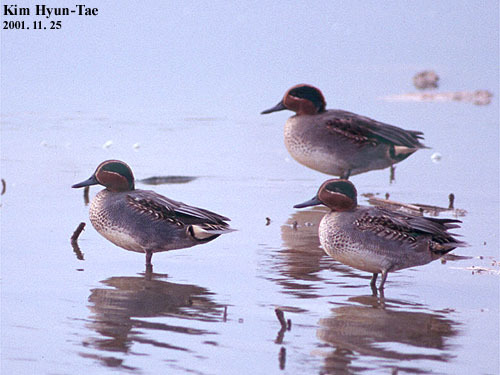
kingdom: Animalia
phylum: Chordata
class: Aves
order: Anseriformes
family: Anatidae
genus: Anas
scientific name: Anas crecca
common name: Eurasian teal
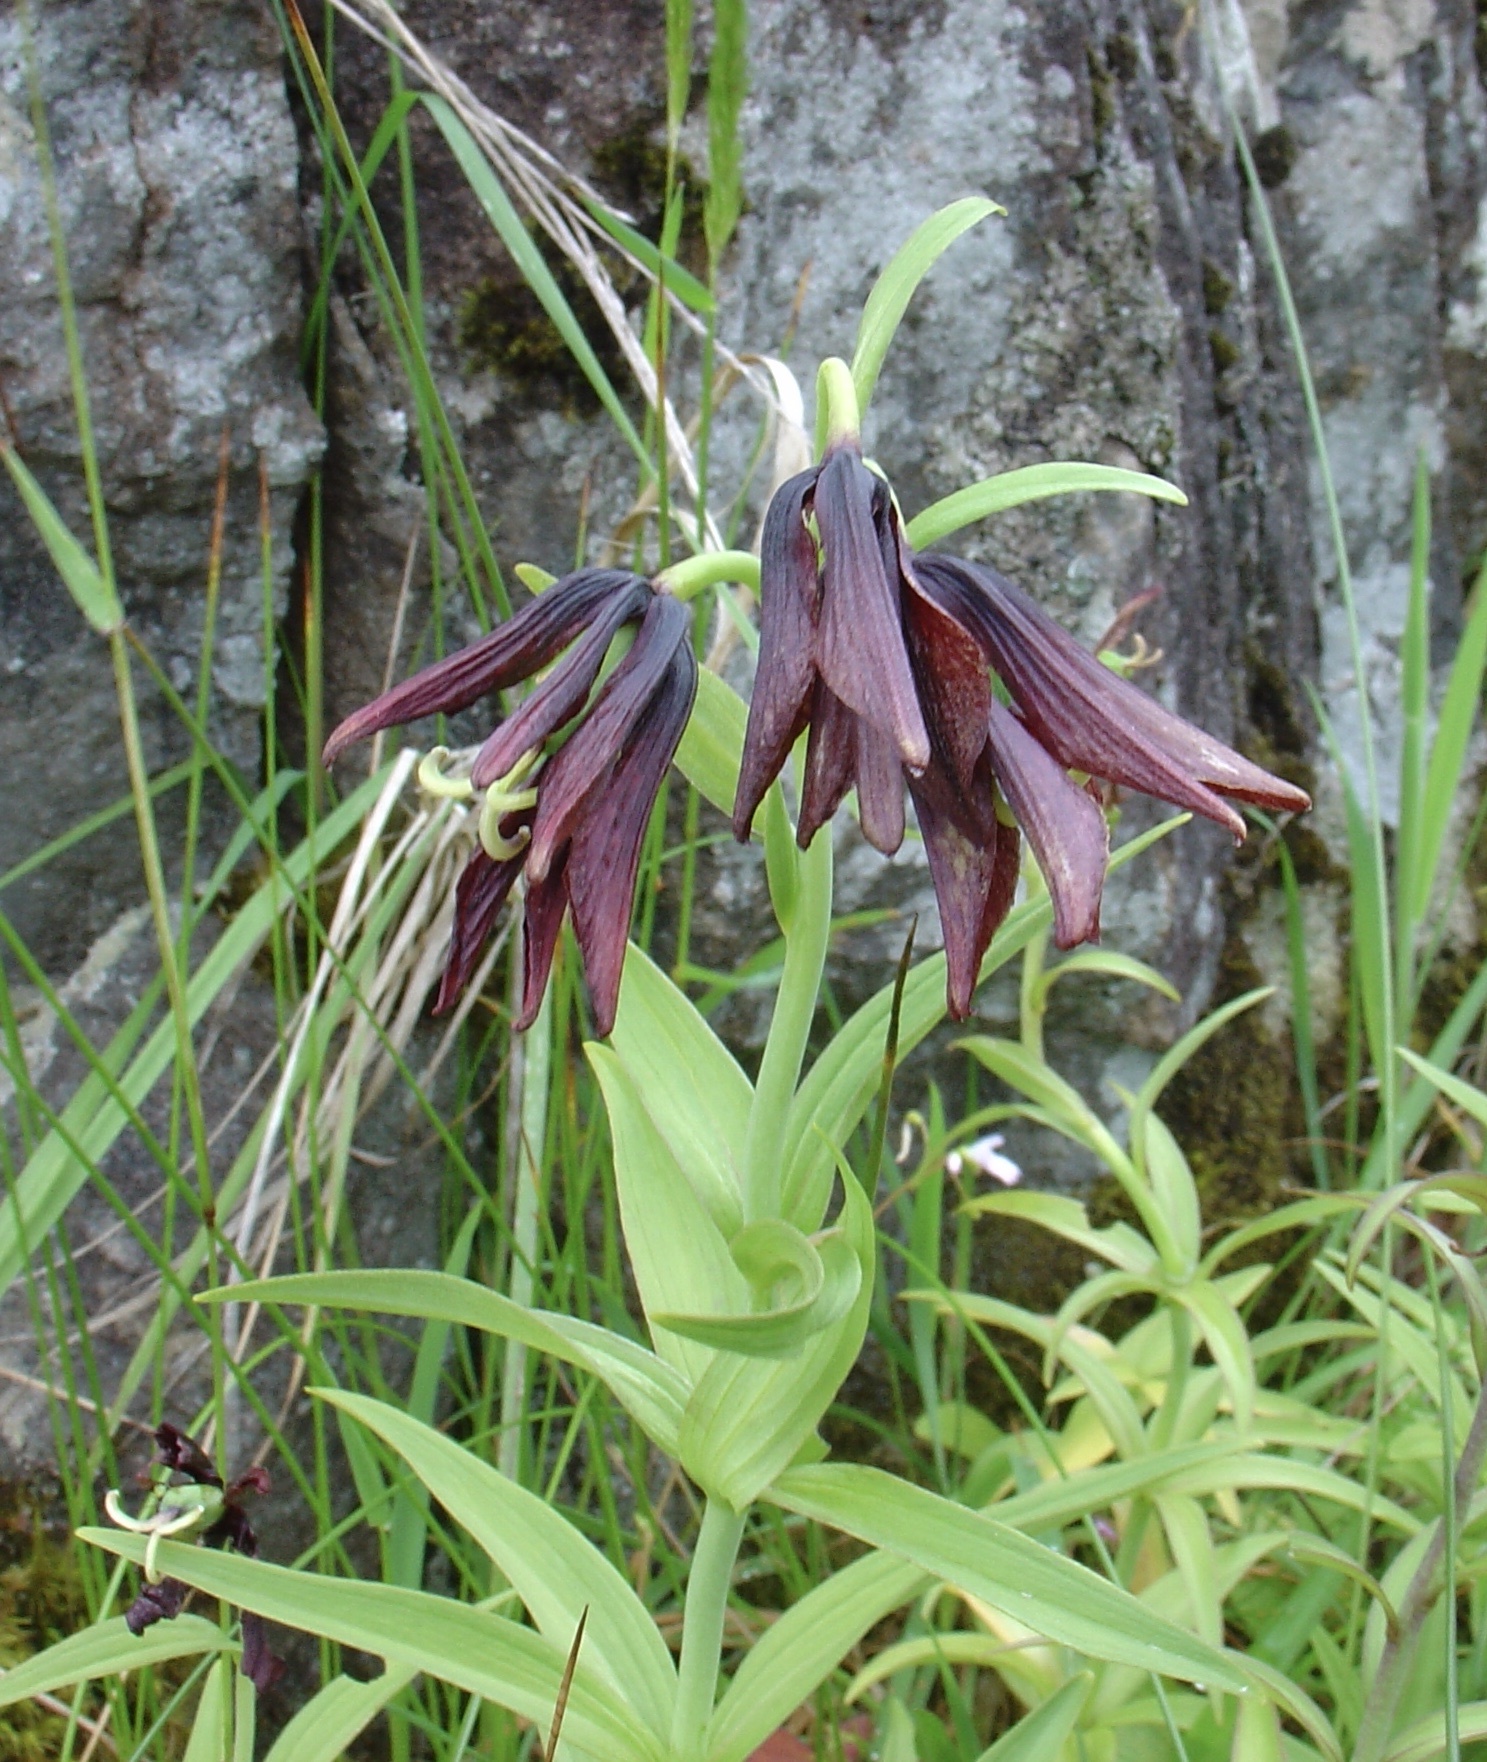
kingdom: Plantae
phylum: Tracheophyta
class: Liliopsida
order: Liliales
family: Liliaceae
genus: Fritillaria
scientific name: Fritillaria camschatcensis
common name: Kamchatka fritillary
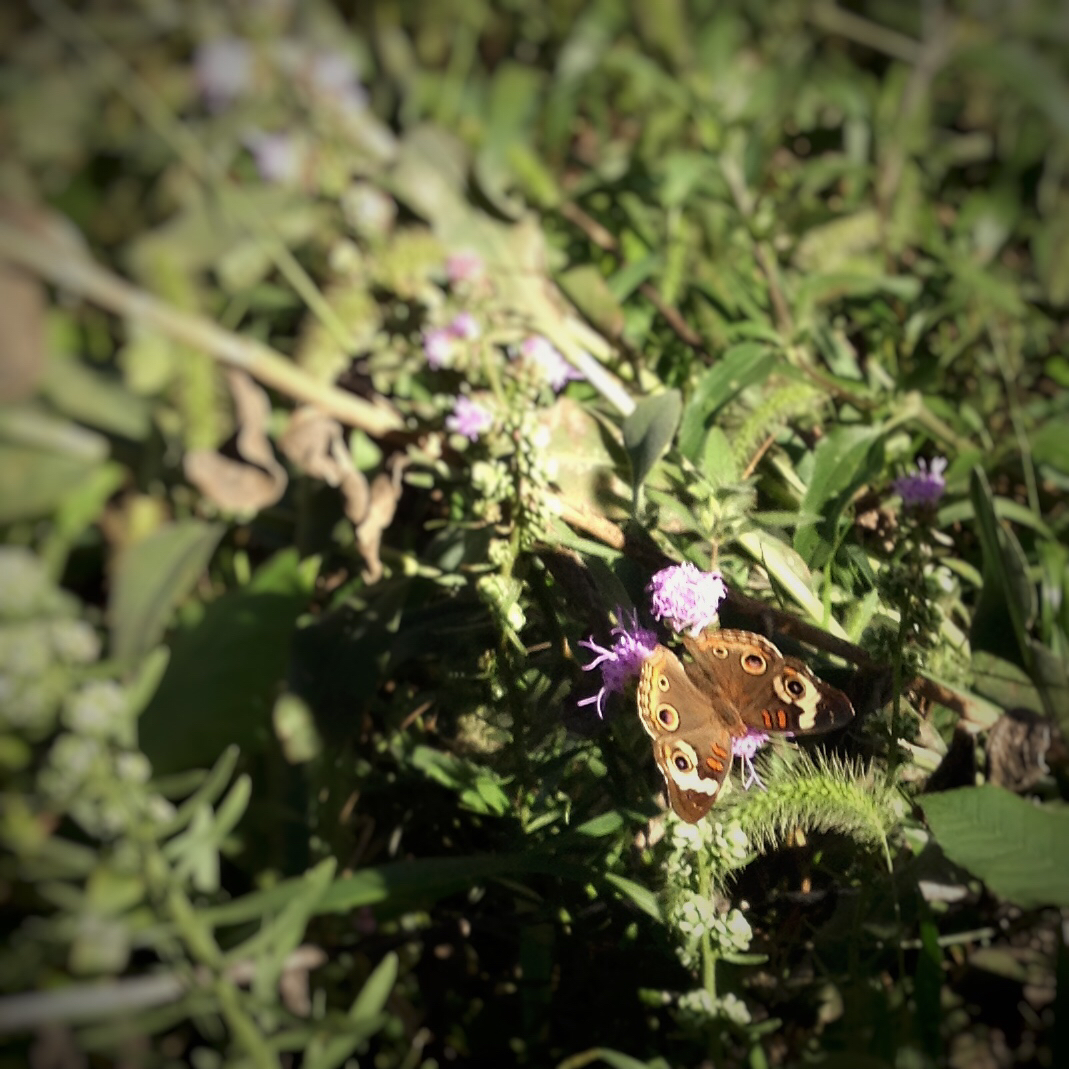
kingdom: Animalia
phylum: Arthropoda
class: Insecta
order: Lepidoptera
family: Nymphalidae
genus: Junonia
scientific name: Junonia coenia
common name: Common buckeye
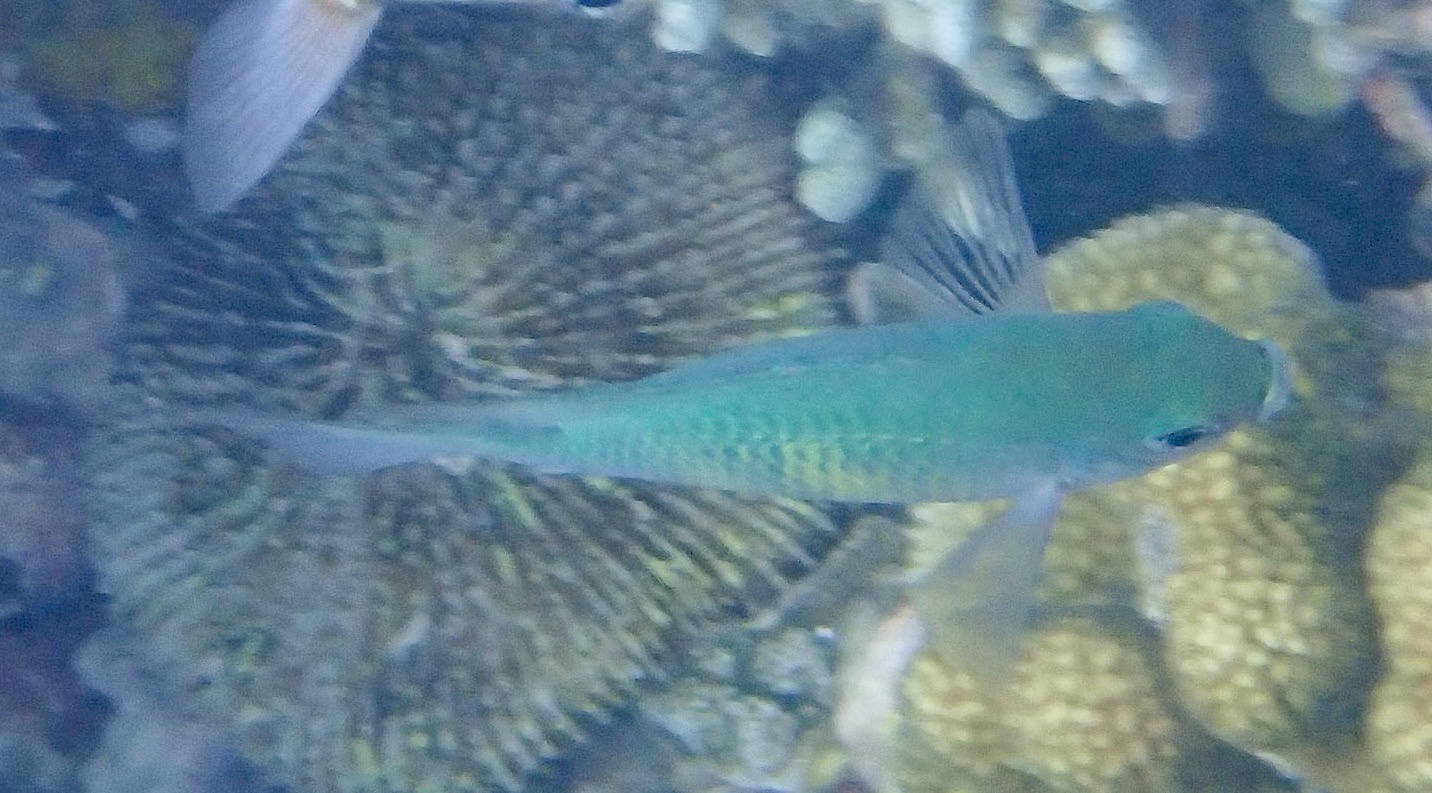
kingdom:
****************
* **Work to be completed**
Edit the data above so that every "scientific name" becomes "binomial name", leaving all else unchanged, and omit the pictures.

* **Correct result**
kingdom: Animalia
phylum: Chordata
class: Aves
order: Anseriformes
family: Anatidae
genus: Anas
binomial name: Anas crecca
common name: Eurasian teal
kingdom: Plantae
phylum: Tracheophyta
class: Liliopsida
order: Liliales
family: Liliaceae
genus: Fritillaria
binomial name: Fritillaria camschatcensis
common name: Kamchatka fritillary
kingdom: Animalia
phylum: Arthropoda
class: Insecta
order: Lepidoptera
family: Nymphalidae
genus: Junonia
binomial name: Junonia coenia
common name: Common buckeye
kingdom:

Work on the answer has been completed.